Scientists and officials said the spill could be the worst environmental disaster in U.S. history and exceed the damage caused by the 1989 Exxon Valdez accident that leaked an estimated 10.8 million U.S. gallons on to the shores of Alaska.

Oil could damage marshlands --habitats for many birds and important to Louisiana's most commercially valuable fisheries. While the area marks only a small portion of the surrounding vegetation, the oil is difficult to clean up, Steiner said.

Birds can die from ingesting the toxic liquid while cleaning it from their feathers and can go blind if oil leaks into their eyes, as was the fate of many seals after the 1989 Exxon Valdez spill. Oil in birds' wings also prevents them from flying.

Six hundred animal species are at risk, according to the Louisiana Department of Wildlife and Fisheries, including more than 400 fish species and 100 kinds of birds.

Offshore, the pelagic ecosystem is in danger, as its host of fish eggs and larvae in their most vulnerable life stages are sensitive to contamination, Steiner said.

The Gulf of Mexico's deepwater coral reef and the "cold seeps"-- where the sea bed emits natural methane and gas-- have spawned many organisms that are also in danger, although some may prove more resilient to the oil because they live on hydrocarbons, Steiner said.

More than two decades after the Exxon spill, two-thirds of the injured population of fish and birds in that area have yet to fully recover, he said.

Some disagree with that assessment, however.
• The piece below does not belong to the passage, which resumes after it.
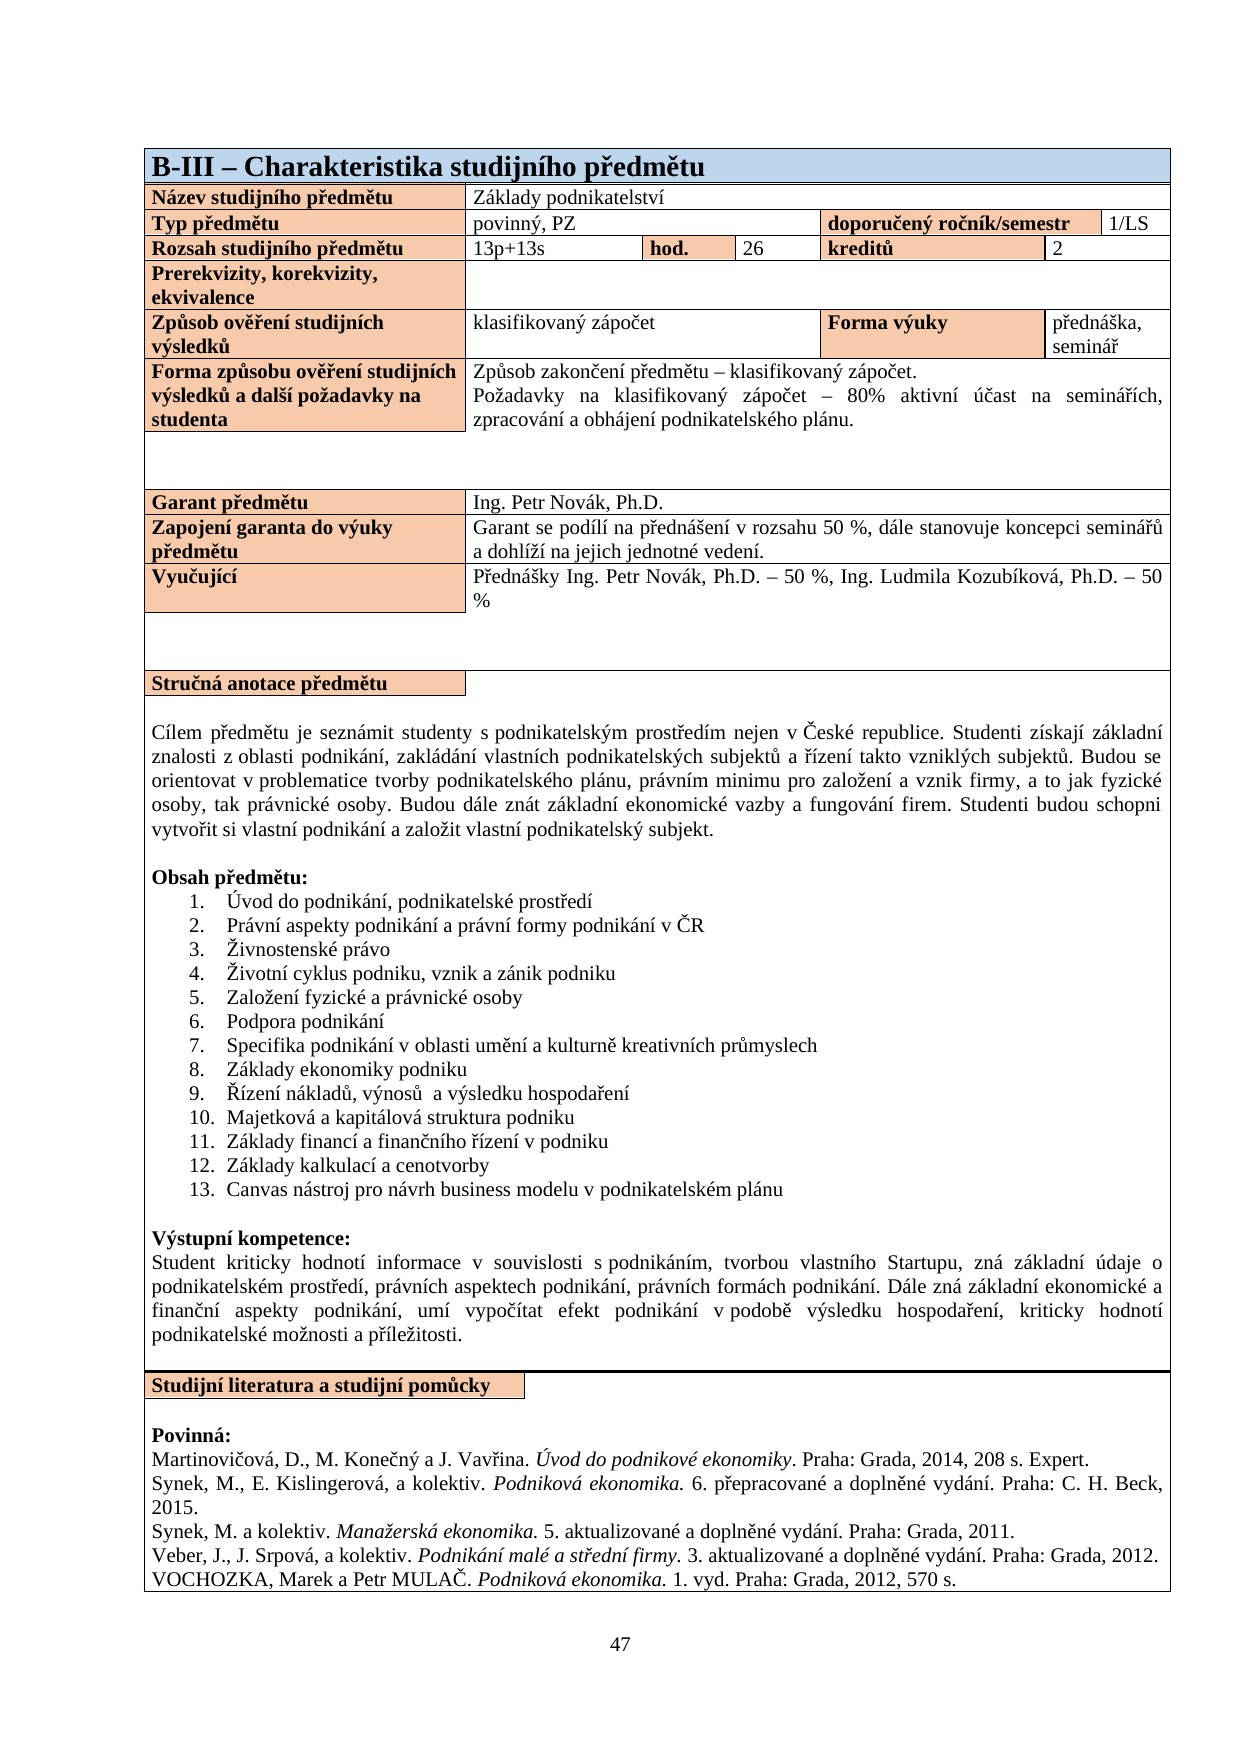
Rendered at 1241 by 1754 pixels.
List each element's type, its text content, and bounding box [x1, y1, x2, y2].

Ben Lieberman, a specialist in energy and environmental issues at the Heritage Foundation think tank, said the area impacted by the Valdez spill recovered more quickly than many had forecast and many gloom and doom predictions never came to pass.

Scientists said oil could spread with the arrival of hurricane season, which is just around the corner, and the spilt crude could travel wherever a storm surge takes it-- even to the area around New Orleans, for example.

Despite good intentions, cleanup efforts can sometimes do more harm than good, Zappi said.

"In many cases you have to be careful because the cure can be more harmful than the disease. A lot of heavy traffic and heavy machinery can damage the marsh more than medium to low levels of petroleum," he said.

Steiner said three years after the Valdez spill, authorities determined that the response was causing more harm than good-- there was so much intervention that all the business in the area was preventing species there from recovering.